══ Stored data
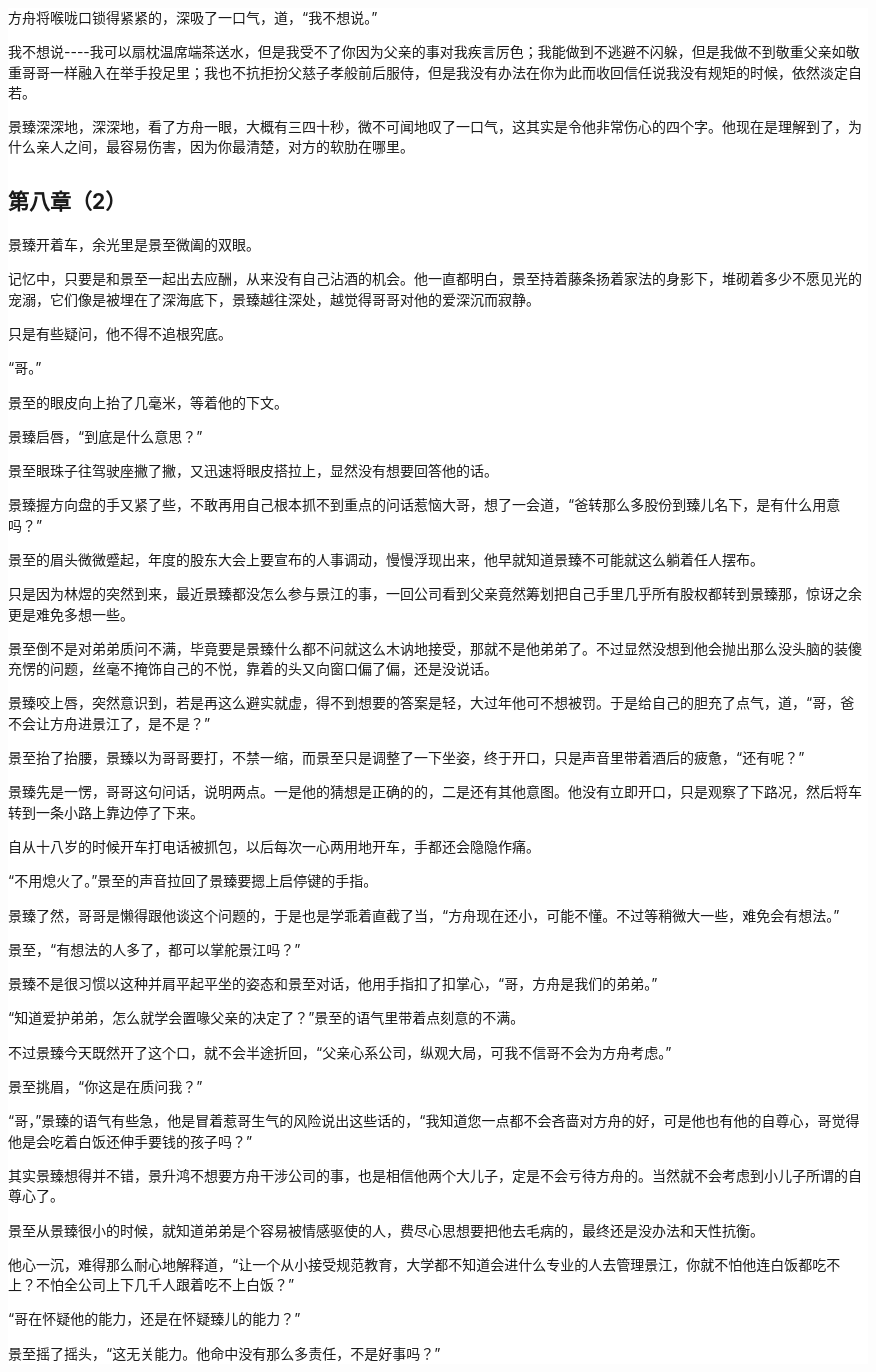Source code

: 方舟将喉咙口锁得紧紧的，深吸了一口气，道，“我不想说。”

我不想说----我可以扇枕温席端茶送水，但是我受不了你因为父亲的事对我疾言厉色；我能做到不逃避不闪躲，但是我做不到敬重父亲如敬重哥哥一样融入在举手投足里；我也不抗拒扮父慈子孝般前后服侍，但是我没有办法在你为此而收回信任说我没有规矩的时候，依然淡定自若。

景臻深深地，深深地，看了方舟一眼，大概有三四十秒，微不可闻地叹了一口气，这其实是令他非常伤心的四个字。他现在是理解到了，为什么亲人之间，最容易伤害，因为你最清楚，对方的软肋在哪里。

## 第八章（2）

景臻开着车，余光里是景至微阖的双眼。

记忆中，只要是和景至一起出去应酬，从来没有自己沾酒的机会。他一直都明白，景至持着藤条扬着家法的身影下，堆砌着多少不愿见光的宠溺，它们像是被埋在了深海底下，景臻越往深处，越觉得哥哥对他的爱深沉而寂静。

只是有些疑问，他不得不追根究底。

“哥。”

景至的眼皮向上抬了几毫米，等着他的下文。

景臻启唇，“到底是什么意思？”

景至眼珠子往驾驶座撇了撇，又迅速将眼皮搭拉上，显然没有想要回答他的话。

景臻握方向盘的手又紧了些，不敢再用自己根本抓不到重点的问话惹恼大哥，想了一会道，“爸转那么多股份到臻儿名下，是有什么用意吗？”

景至的眉头微微蹙起，年度的股东大会上要宣布的人事调动，慢慢浮现出来，他早就知道景臻不可能就这么躺着任人摆布。

只是因为林煜的突然到来，最近景臻都没怎么参与景江的事，一回公司看到父亲竟然筹划把自己手里几乎所有股权都转到景臻那，惊讶之余更是难免多想一些。

景至倒不是对弟弟质问不满，毕竟要是景臻什么都不问就这么木讷地接受，那就不是他弟弟了。不过显然没想到他会抛出那么没头脑的装傻充愣的问题，丝毫不掩饰自己的不悦，靠着的头又向窗口偏了偏，还是没说话。

景臻咬上唇，突然意识到，若是再这么避实就虚，得不到想要的答案是轻，大过年他可不想被罚。于是给自己的胆充了点气，道，“哥，爸不会让方舟进景江了，是不是？”

景至抬了抬腰，景臻以为哥哥要打，不禁一缩，而景至只是调整了一下坐姿，终于开口，只是声音里带着酒后的疲惫，“还有呢？”

景臻先是一愣，哥哥这句问话，说明两点。一是他的猜想是正确的的，二是还有其他意图。他没有立即开口，只是观察了下路况，然后将车转到一条小路上靠边停了下来。

自从十八岁的时候开车打电话被抓包，以后每次一心两用地开车，手都还会隐隐作痛。

“不用熄火了。”景至的声音拉回了景臻要摁上启停键的手指。

景臻了然，哥哥是懒得跟他谈这个问题的，于是也是学乖着直截了当，“方舟现在还小，可能不懂。不过等稍微大一些，难免会有想法。”

景至，“有想法的人多了，都可以掌舵景江吗？” 

景臻不是很习惯以这种并肩平起平坐的姿态和景至对话，他用手指扣了扣掌心，“哥，方舟是我们的弟弟。”

“知道爱护弟弟，怎么就学会置喙父亲的决定了？”景至的语气里带着点刻意的不满。

不过景臻今天既然开了这个口，就不会半途折回，“父亲心系公司，纵观大局，可我不信哥不会为方舟考虑。”

景至挑眉，“你这是在质问我？”

“哥，”景臻的语气有些急，他是冒着惹哥生气的风险说出这些话的，“我知道您一点都不会吝啬对方舟的好，可是他也有他的自尊心，哥觉得他是会吃着白饭还伸手要钱的孩子吗？”

其实景臻想得并不错，景升鸿不想要方舟干涉公司的事，也是相信他两个大儿子，定是不会亏待方舟的。当然就不会考虑到小儿子所谓的自尊心了。

景至从景臻很小的时候，就知道弟弟是个容易被情感驱使的人，费尽心思想要把他去毛病的，最终还是没办法和天性抗衡。

他心一沉，难得那么耐心地解释道，“让一个从小接受规范教育，大学都不知道会进什么专业的人去管理景江，你就不怕他连白饭都吃不上？不怕全公司上下几千人跟着吃不上白饭？”

“哥在怀疑他的能力，还是在怀疑臻儿的能力？”

景至摇了摇头，“这无关能力。他命中没有那么多责任，不是好事吗？”
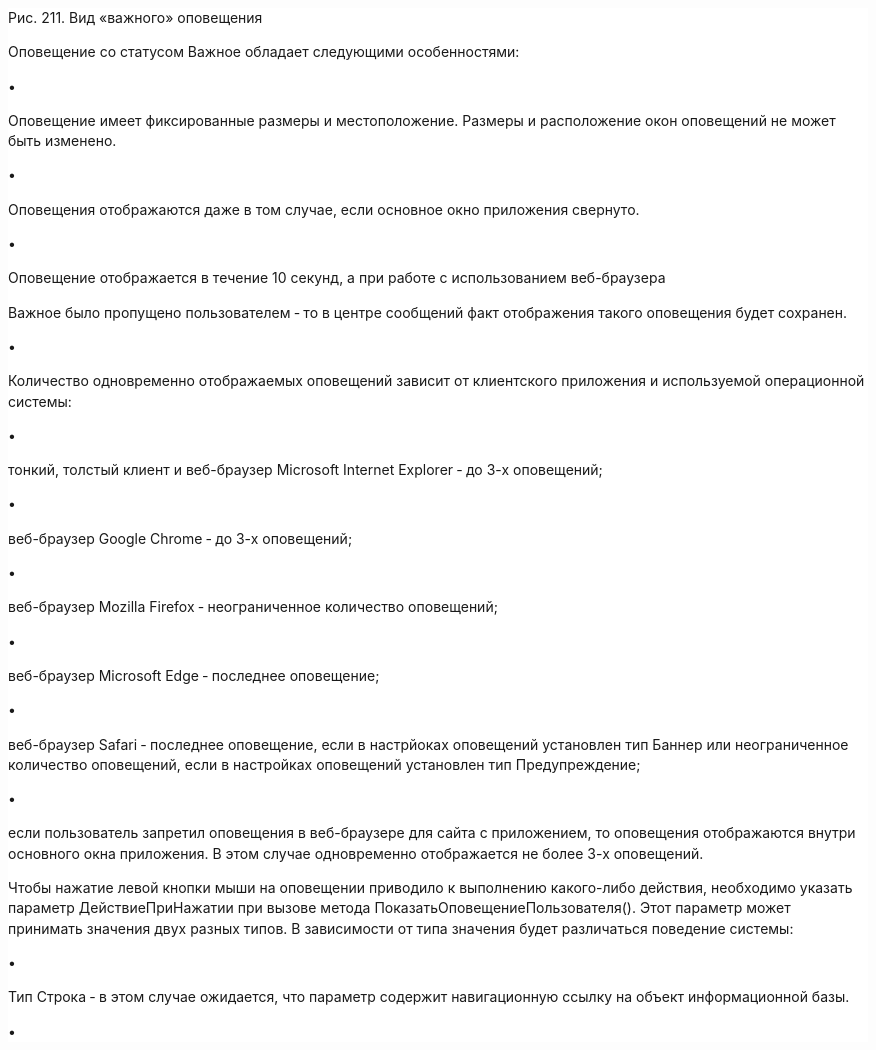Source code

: Рис. 211. Вид «важного» оповещения

Оповещение со статусом Важное обладает следующими особенностями:

•

Оповещение имеет фиксированные размеры и местоположение. Размеры и расположение окон оповещений не может быть изменено.

•

Оповещения отображаются даже в том случае, если основное окно приложения свернуто.

•

Оповещение отображается в течение 10 секунд, а при работе с использованием веб-браузера

Важное было пропущено пользователем ‑ то в центре сообщений факт отображения такого оповещения будет сохранен.

•

Количество одновременно отображаемых оповещений зависит от клиентского приложения и используемой операционной системы:

•

тонкий, толстый клиент и веб-браузер Microsoft Internet Explorer ‑ до 3-х оповещений;

•

веб-браузер Google Chrome ‑ до 3-х оповещений;

•

веб-браузер Mozilla Firefox ‑ неограниченное количество оповещений;

•

веб-браузер Microsoft Edge ‑ последнее оповещение;

•

веб-браузер Safari ‑ последнее оповещение, если в настрйоках оповещений установлен тип Баннер или неограниченное количество оповещений, если в настройках оповещений установлен тип Предупреждение;

•

если пользователь запретил оповещения в веб-браузере для сайта с приложением, то оповещения отображаются внутри основного окна приложения. В этом случае одновременно отображается не более 3-х оповещений.

Чтобы нажатие левой кнопки мыши на оповещении приводило к выполнению какого-либо действия, необходимо указать параметр ДействиеПриНажатии при вызове метода ПоказатьОповещениеПользователя(). Этот параметр может принимать значения двух разных типов. В зависимости от типа значения будет различаться поведение системы:

•

Тип Строка ‑ в этом случае ожидается, что параметр содержит навигационную ссылку на объект информационной базы.

•
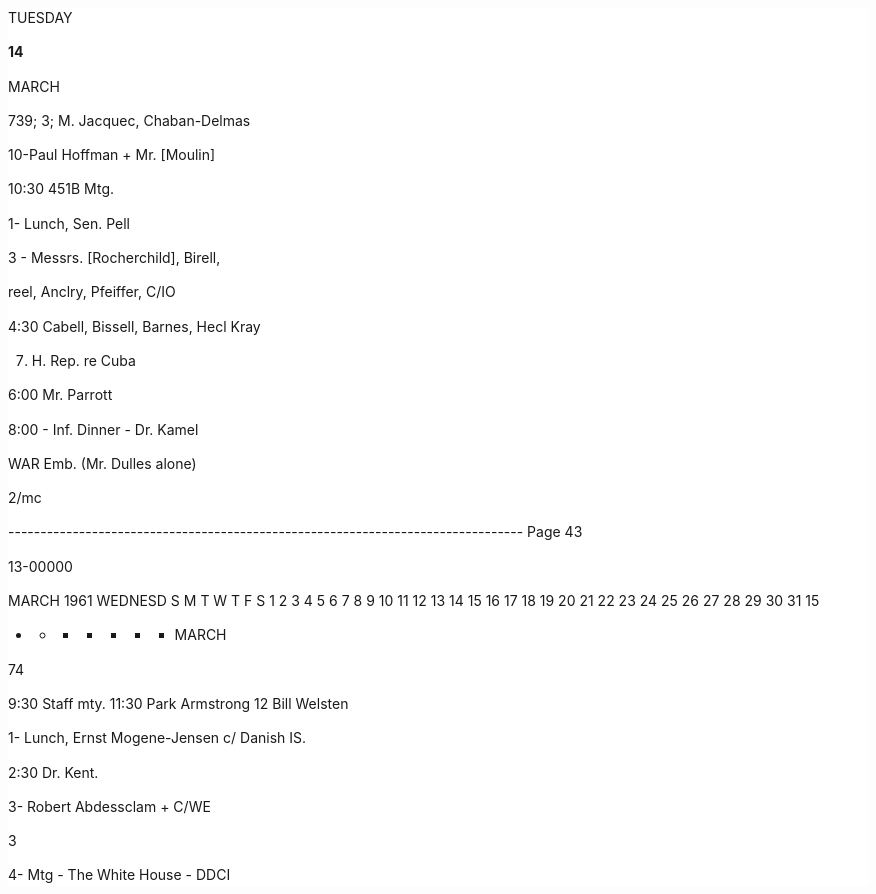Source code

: TUESDAY

**14**

MARCH

739; 3; M. Jacquec, Chaban-Delmas

10-Paul Hoffman + Mr. [Moulin]

10:30 451B Mtg.

1- Lunch, Sen. Pell

3 - Messrs. [Rocherchild], Birell,

reel, Anclry, Pfeiffer, C/IO

4:30 Cabell, Bissell, Barnes, Hecl Kray

7. H. Rep. re Cuba

6:00 Mr. Parrott

8:00 - Inf. Dinner - Dr. Kamel

WAR Emb. (Mr. Dulles alone)

2/mc


-------------------------------------------------------------------------------- Page 43

13-00000



MARCH 1961 WEDNESD
S M T W T F S
1 2 3 4
5 6 7 8 9 10 11
12 13 14 15 16 17 18
19 20 21 22 23 24 25
26 27 28 29 30 31
15
* * * * * * * MARCH

74

9:30 Staff mty.
11:30 Park Armstrong
12 Bill Welsten

1- Lunch, Ernst Mogene-Jensen
c/ Danish IS.

2:30 Dr. Kent.

3- Robert Abdessclam + C/WE

3

4- Mtg - The White House - DDCI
════
→ **Problem requirements**: Put every line of text from all of the data above into a numbered list, skipping blank lines and leaving the pictures out.

→ **Completed task**:
1. Source code
2. : 方舟将喉咙口锁得紧紧的，深吸了一口气，道，“我不想说。”
3. 我不想说----我可以扇枕温席端茶送水，但是我受不了你因为父亲的事对我疾言厉色；我能做到不逃避不闪躲，但是我做不到敬重父亲如敬重哥哥一样融入在举手投足里；我也不抗拒扮父慈子孝般前后服侍，但是我没有办法在你为此而收回信任说我没有规矩的时候，依然淡定自若。
4. 景臻深深地，深深地，看了方舟一眼，大概有三四十秒，微不可闻地叹了一口气，这其实是令他非常伤心的四个字。他现在是理解到了，为什么亲人之间，最容易伤害，因为你最清楚，对方的软肋在哪里。
5. ## 第八章（2）
6. 景臻开着车，余光里是景至微阖的双眼。
7. 记忆中，只要是和景至一起出去应酬，从来没有自己沾酒的机会。他一直都明白，景至持着藤条扬着家法的身影下，堆砌着多少不愿见光的宠溺，它们像是被埋在了深海底下，景臻越往深处，越觉得哥哥对他的爱深沉而寂静。
8. 只是有些疑问，他不得不追根究底。
9. “哥。”
10. 景至的眼皮向上抬了几毫米，等着他的下文。
11. 景臻启唇，“到底是什么意思？”
12. 景至眼珠子往驾驶座撇了撇，又迅速将眼皮搭拉上，显然没有想要回答他的话。
13. 景臻握方向盘的手又紧了些，不敢再用自己根本抓不到重点的问话惹恼大哥，想了一会道，“爸转那么多股份到臻儿名下，是有什么用意吗？”
14. 景至的眉头微微蹙起，年度的股东大会上要宣布的人事调动，慢慢浮现出来，他早就知道景臻不可能就这么躺着任人摆布。
15. 只是因为林煜的突然到来，最近景臻都没怎么参与景江的事，一回公司看到父亲竟然筹划把自己手里几乎所有股权都转到景臻那，惊讶之余更是难免多想一些。
16. 景至倒不是对弟弟质问不满，毕竟要是景臻什么都不问就这么木讷地接受，那就不是他弟弟了。不过显然没想到他会抛出那么没头脑的装傻充愣的问题，丝毫不掩饰自己的不悦，靠着的头又向窗口偏了偏，还是没说话。
17. 景臻咬上唇，突然意识到，若是再这么避实就虚，得不到想要的答案是轻，大过年他可不想被罚。于是给自己的胆充了点气，道，“哥，爸不会让方舟进景江了，是不是？”
18. 景至抬了抬腰，景臻以为哥哥要打，不禁一缩，而景至只是调整了一下坐姿，终于开口，只是声音里带着酒后的疲惫，“还有呢？”
19. 景臻先是一愣，哥哥这句问话，说明两点。一是他的猜想是正确的的，二是还有其他意图。他没有立即开口，只是观察了下路况，然后将车转到一条小路上靠边停了下来。
20. 自从十八岁的时候开车打电话被抓包，以后每次一心两用地开车，手都还会隐隐作痛。
21. “不用熄火了。”景至的声音拉回了景臻要摁上启停键的手指。
22. 景臻了然，哥哥是懒得跟他谈这个问题的，于是也是学乖着直截了当，“方舟现在还小，可能不懂。不过等稍微大一些，难免会有想法。”
23. 景至，“有想法的人多了，都可以掌舵景江吗？” 
24. 景臻不是很习惯以这种并肩平起平坐的姿态和景至对话，他用手指扣了扣掌心，“哥，方舟是我们的弟弟。”
25. “知道爱护弟弟，怎么就学会置喙父亲的决定了？”景至的语气里带着点刻意的不满。
26. 不过景臻今天既然开了这个口，就不会半途折回，“父亲心系公司，纵观大局，可我不信哥不会为方舟考虑。”
27. 景至挑眉，“你这是在质问我？”
28. “哥，”景臻的语气有些急，他是冒着惹哥生气的风险说出这些话的，“我知道您一点都不会吝啬对方舟的好，可是他也有他的自尊心，哥觉得他是会吃着白饭还伸手要钱的孩子吗？”
29. 其实景臻想得并不错，景升鸿不想要方舟干涉公司的事，也是相信他两个大儿子，定是不会亏待方舟的。当然就不会考虑到小儿子所谓的自尊心了。
30. 景至从景臻很小的时候，就知道弟弟是个容易被情感驱使的人，费尽心思想要把他去毛病的，最终还是没办法和天性抗衡。
31. 他心一沉，难得那么耐心地解释道，“让一个从小接受规范教育，大学都不知道会进什么专业的人去管理景江，你就不怕他连白饭都吃不上？不怕全公司上下几千人跟着吃不上白饭？”
32. “哥在怀疑他的能力，还是在怀疑臻儿的能力？”
33. 景至摇了摇头，“这无关能力。他命中没有那么多责任，不是好事吗？”
34. Source code
35. : Рис. 211. Вид «важного» оповещения
36. Оповещение со статусом Важное обладает следующими особенностями:
37. •
38. Оповещение имеет фиксированные размеры и местоположение. Размеры и расположение окон оповещений не может быть изменено.
39. •
40. Оповещения отображаются даже в том случае, если основное окно приложения свернуто.
41. •
42. Оповещение отображается в течение 10 секунд, а при работе с использованием веб-браузера
43. Важное было пропущено пользователем ‑ то в центре сообщений факт отображения такого оповещения будет сохранен.
44. •
45. Количество одновременно отображаемых оповещений зависит от клиентского приложения и используемой операционной системы:
46. •
47. тонкий, толстый клиент и веб-браузер Microsoft Internet Explorer ‑ до 3-х оповещений;
48. •
49. веб-браузер Google Chrome ‑ до 3-х оповещений;
50. •
51. веб-браузер Mozilla Firefox ‑ неограниченное количество оповещений;
52. •
53. веб-браузер Microsoft Edge ‑ последнее оповещение;
54. •
55. веб-браузер Safari ‑ последнее оповещение, если в настрйоках оповещений установлен тип Баннер или неограниченное количество оповещений, если в настройках оповещений установлен тип Предупреждение;
56. •
57. если пользователь запретил оповещения в веб-браузере для сайта с приложением, то оповещения отображаются внутри основного окна приложения. В этом случае одновременно отображается не более 3-х оповещений.
58. Чтобы нажатие левой кнопки мыши на оповещении приводило к выполнению какого-либо действия, необходимо указать параметр ДействиеПриНажатии при вызове метода ПоказатьОповещениеПользователя(). Этот параметр может принимать значения двух разных типов. В зависимости от типа значения будет различаться поведение системы:
59. •
60. Тип Строка ‑ в этом случае ожидается, что параметр содержит навигационную ссылку на объект информационной базы.
61. •
62. Source code
63. : TUESDAY
64. **14**
65. MARCH
66. 739; 3; M. Jacquec, Chaban-Delmas
67. 10-Paul Hoffman + Mr. [Moulin]
68. 10:30 451B Mtg.
69. 1- Lunch, Sen. Pell
70. 3 - Messrs. [Rocherchild], Birell,
71. reel, Anclry, Pfeiffer, C/IO
72. 4:30 Cabell, Bissell, Barnes, Hecl Kray
73. 7. H. Rep. re Cuba
74. 6:00 Mr. Parrott
75. 8:00 - Inf. Dinner - Dr. Kamel
76. WAR Emb. (Mr. Dulles alone)
77. 2/mc
78. -------------------------------------------------------------------------------- Page 43
79. 13-00000
80. MARCH 1961 WEDNESD
81. S M T W T F S
82. 1 2 3 4
83. 5 6 7 8 9 10 11
84. 12 13 14 15 16 17 18
85. 19 20 21 22 23 24 25
86. 26 27 28 29 30 31
87. 15
88. * * * * * * * MARCH
89. 74
90. 9:30 Staff mty.
91. 11:30 Park Armstrong
92. 12 Bill Welsten
93. 1- Lunch, Ernst Mogene-Jensen
94. c/ Danish IS.
95. 2:30 Dr. Kent.
96. 3- Robert Abdessclam + C/WE
97. 3
98. 4- Mtg - The White House - DDCI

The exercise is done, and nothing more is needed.